There are previews of your project available for any device, which makes it possible to optimize your site for all users. While using Webflow, you’re also in full control of the typography - you can choose any font and customize it to fit your needs. Another cool feature of webflow is defining global color swatches, so that the colors are consistent all across your site.
On top of that, Webflow allows for creating complex interactions and animations without the need to know code, which opens up a swathe of possibilities. You can also choose from 20 ready-made animations.
Managing content in Webflow
Webflow has an easy-to-use CMS with which you can create a well-constructed content template with everything you’d want to have and sync it with your site’s theme. Content creation and editing happens right on the page, which instantly shows you how it looks. Then, you can publish all the changes with just one click.
You can authorize members of your team to add content and introduce changes. Even a few people at a time can work simultaneously without a hitch.
Advantages of Webflow
- Webflow allows for creation and full customization of a webpage without coding.
- You have the option to write Custom Code and expand your site using outside libraries.
- You’re editing right on the page, which allows you to instantly see what it’ll look like.
- You’re able to optimize your page for different mobile devices and SEO.
- You can create complex animations.
- The CMS interface is user-friendly.
- You get a free SSL certificate for all pages.
- An eCommerce package is also available.

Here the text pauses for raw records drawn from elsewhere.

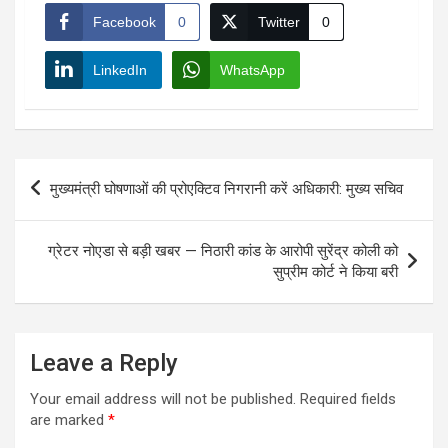
Facebook
0
Twitter
0
LinkedIn
WhatsApp
Post
मुख्यमंत्री घोषणाओं की प्रोएक्टिव निगरानी करें अधिकारी: मुख्य सचिव
navigation
ग्रेटर नोएडा से बड़ी खबर — निठारी कांड के आरोपी सुरेंद्र कोली को
सुप्रीम कोर्ट ने किया बरी
Leave a Reply
Your email address will not be published.
Required fields
are marked
*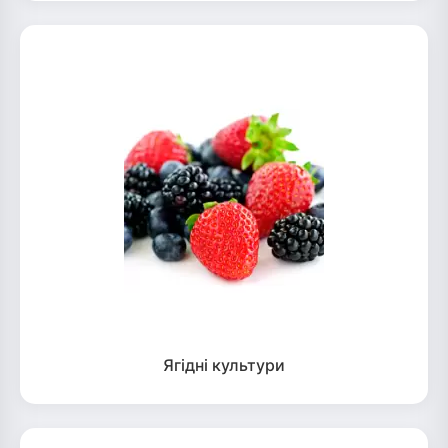
Ягідні культури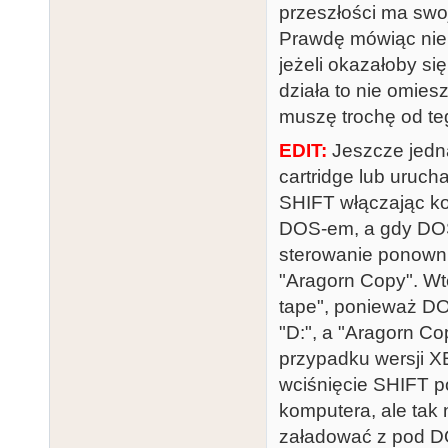
przeszłości ma swoj
Prawdę mówiąc nie 
jeżeli okazałoby si
działa to nie omies
muszę trochę od te
EDIT:
Jeszcze jedna
cartridge lub uruch
SHIFT włączając ko
DOS-em, a gdy DOS
sterowanie ponowni
"Aragorn Copy". Wt
tape", ponieważ DO
"D:", a "Aragorn Co
przypadku wersji X
wciśnięcie SHIFT 
komputera, ale tak 
załadować z pod D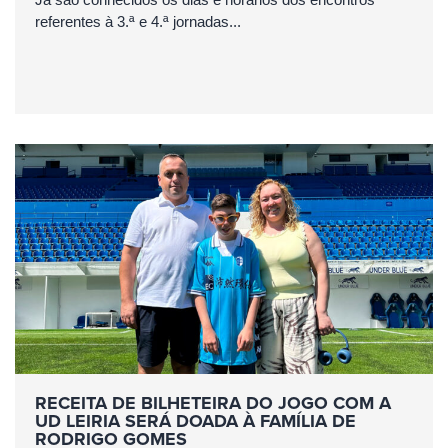
referentes à 3.ª e 4.ª jornadas...
RECEITA DE BILHETEIRA DO JOGO COM A
UD LEIRIA SERÁ DOADA À FAMÍLIA DE
RODRIGO GOMES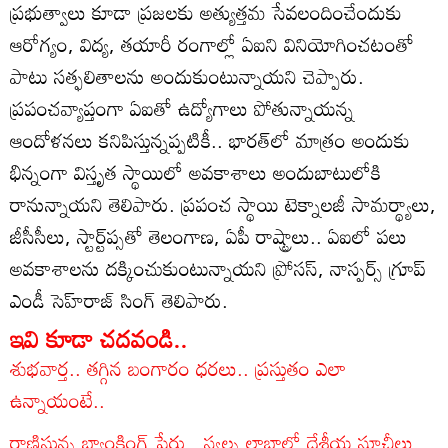
ప్రభుత్వాలు కూడా ప్రజలకు అత్యుత్తమ సేవలందించేందుకు
ఆరోగ్యం, విద్య, తయారీ రంగాల్లో ఏఐని వినియోగించటంతో
పాటు సత్ఫలితాలను అందుకుంటున్నాయని చెప్పారు.
ప్రపంచవ్యాప్తంగా ఏఐతో ఉద్యోగాలు పోతున్నాయన్న
ఆందోళనలు కనిపిస్తున్నప్పటికీ.. భారత్‌లో మాత్రం అందుకు
భిన్నంగా విస్తృత స్థాయిలో అవకాశాలు అందుబాటులోకి
రానున్నాయని తెలిపారు. ప్రపంచ స్థాయి టెక్నాలజీ సామర్థ్యాలు,
జీసీసీలు, స్టార్ట్‌ప్సతో తెలంగాణ, ఏపీ రాష్ట్రాలు.. ఏఐలో పలు
అవకాశాలను దక్కించుకుంటున్నాయని ప్రోసస్‌, నాస్పర్స్‌ గ్రూప్‌
ఎండీ సెహ్‌రాజ్‌ సింగ్‌ తెలిపారు.
ఇవి కూడా చదవండి..
శుభవార్త.. తగ్గిన బంగారం ధరలు.. ప్రస్తుతం ఎలా
ఉన్నాయంటే..
రాణిస్తున్న బ్యాంకింగ్ షేర్లు.. స్వల్ప లాభాల్లో దేశీయ సూచీలు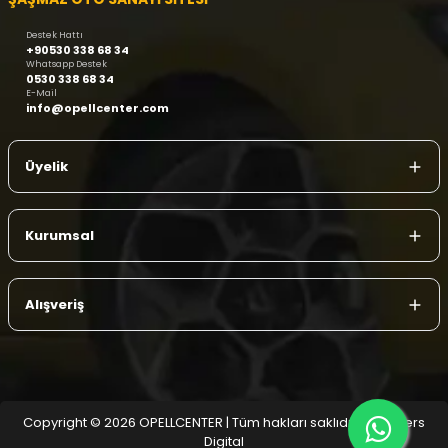
Destek Hattı
+90530 338 68 34
Whatsapp Destek
0530 338 68 34
E-Mail
info@opellcenter.com
Üyelik
Kurumsal
Alışveriş
Copyright © 2026 OPELLCENTER | Tüm hakları saklıdır.
| Reliefers
Digital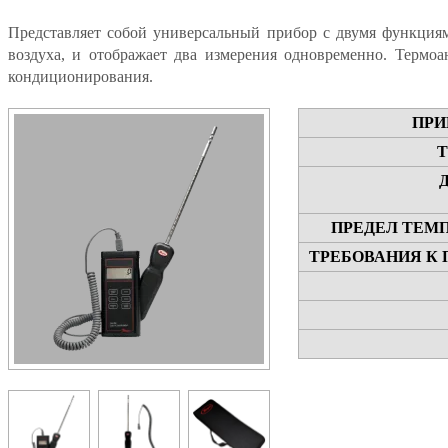
Представляет собой универсальный прибор с двумя функциям
воздуха, и отображает два измерения одновременно. Термо
кондиционирования.
ПРИ
Т
ПРЕДЕЛ ТЕМ
ТРЕБОВАНИЯ К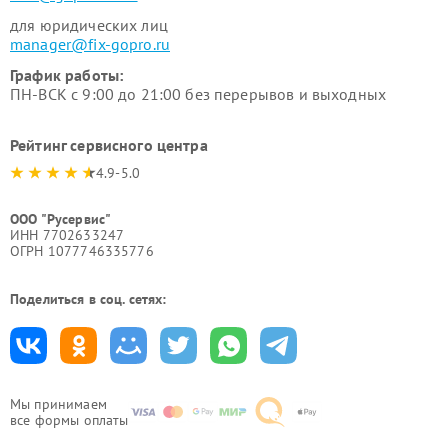
для юридических лиц
manager@fix-gopro.ru
График работы:
ПН-ВСК с 9:00 до 21:00 без перерывов и выходных
Рейтинг сервисного центра
4.9-5.0
ООО "Русервис"
ИНН 7702633247
ОГРН 1077746335776
Поделиться в соц. сетях:
Мы принимаем
все формы оплаты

- You get access to customer service, willing to help you both in creation and maintenance of your site.
Disadvantages of Webflow
- The learning curve is steep, requiring full attention to detail while creating your page, especially if you’re not experienced. The platform offers access to Webflow University, but learning through it is time-consuming.
- Compared to other platforms, Webflow is quite expensive.
- The number of available integrations for additional functionalities is quite limited.
Conclusion: WordPress or Webflow?
Both platforms offer good options for those searching for tools to build their site. It’s difficult to pick one, because a lot depends simply on what we need. If you want to take a quick and easy path because time is of the essence and you don’t care as much about customization, then WordPress is your choice. On the other hand, Webflow gives you the freedom to work more efficiently and without limitation on design, but requires a lot of time and effort to learn its ins and outs, especially in the beginning.
WordPress is still the market leader, but Webflow is already being called the future of the internet. It is a fully accessible option to create fully customizable pages without the need to code. Sounds good, doesn’t it?